Doctors should report surgery injuries to protect patients, coroner says

Recommendation is to protect patients from infection through blood contact, coroner says in judgment on HIV-positive doctor's death

PUBLISHED : Thursday, 14 March, 2013, 12:00am
UPDATED : Thursday, 14 March, 2013, 5:29am

The Hospital Authority should make it compulsory for doctors to report any injuries they suffer during surgery, to protect patients from infection through blood contact, the Coroner's Court has urged.

The recommendation came as Coroner Philip Wong Wai-kuen found yesterday that HIV-infected Dr Wong Ho-hing died by suicide in January last year.

Although the surgeon at the Pamela Youde Nethersole Eastern Hospital in Chai Wan carried out operations till the day before his death, none of his patients were found to be infected by the virus, the court heard.

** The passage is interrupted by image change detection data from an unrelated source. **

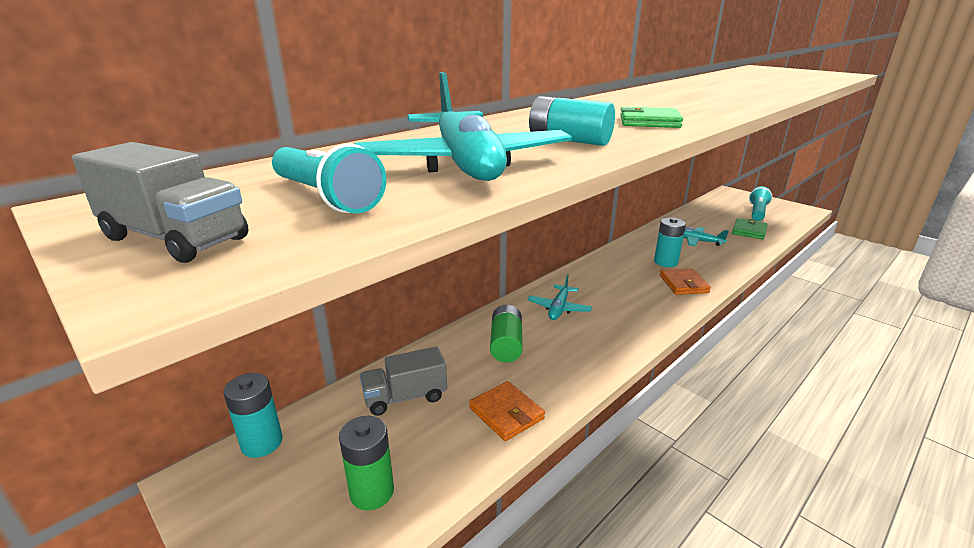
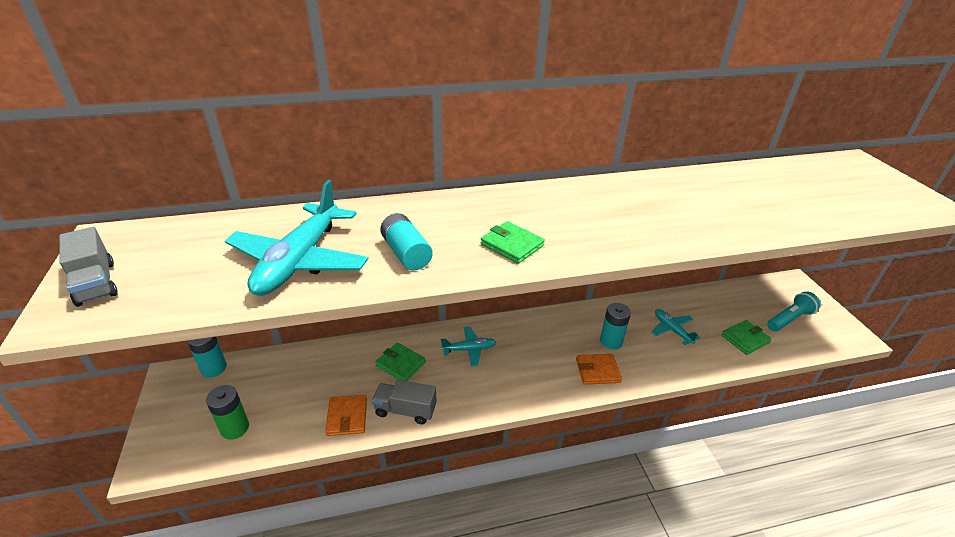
camera: 30 degrees right, 10 degrees up
(326, 197) = (189, 271): turquoise flashlight -> none
(405, 397) = (305, 375): grey truck -> grey truck (405, 410)
(506, 344) = (400, 364): green battery -> green wallet
(559, 308) = (469, 349): turquoise plane -> turquoise plane turned 150 degrees counterclockwise
(683, 284) = (597, 371): orange wallet -> orange wallet turned 60 degrees clockwise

Dominic Tsang Ngai-chong, the authority's chief infection control officer, testified earlier that medical staff were encouraged to report any possible risk of infection during procedures. There was no punishment if they did not come forward.

The coroner said this was inadequate. "The present system is voluntary … It is not enough in protecting patients' interests," Wong said. "It should be compulsory that they report it."

Tsang said that the advice was reasonable, depending on how the rule was enforced.

An authority spokesman said it would look into the issue. Staff were often reminded to report to their superiors injuries sustained in surgery, he said.

Dr Tang Chung-ngai, chief of service at the hospital's surgery department, agreed with the advice. "It is not just to protect patients but also to protect doctors as transmission is two-way," he said.

Although the authority did not know the doctor was an HIV carrier before his death, Wong said its follow-up work after discovering it was ideal.

The authority contacted 143 patients who had been operated on by the doctor in recent years, and all, except 12 who declined testing, were found to be HIV-negative. It also set up a hotline for other patients in doubt and arranged tests for them.

HIV could be transmitted through blood contact when doctors hurt themselves in surgery, and this would put patients at risk, Wong said.

He agreed that reporting HIV infection should not be compulsory because of the need to protect doctors' privacy, but said more measures were needed to protect patients.

The court ruled that the 34-year-old doctor's death was caused by injuries and not his HIV infection, although there were signs of his health deteriorating before his death.

His body was found outside his Wan Chai residential block on January 12 last year. Closed-circuit television footage showed him jumping from his balcony on the 39th floor.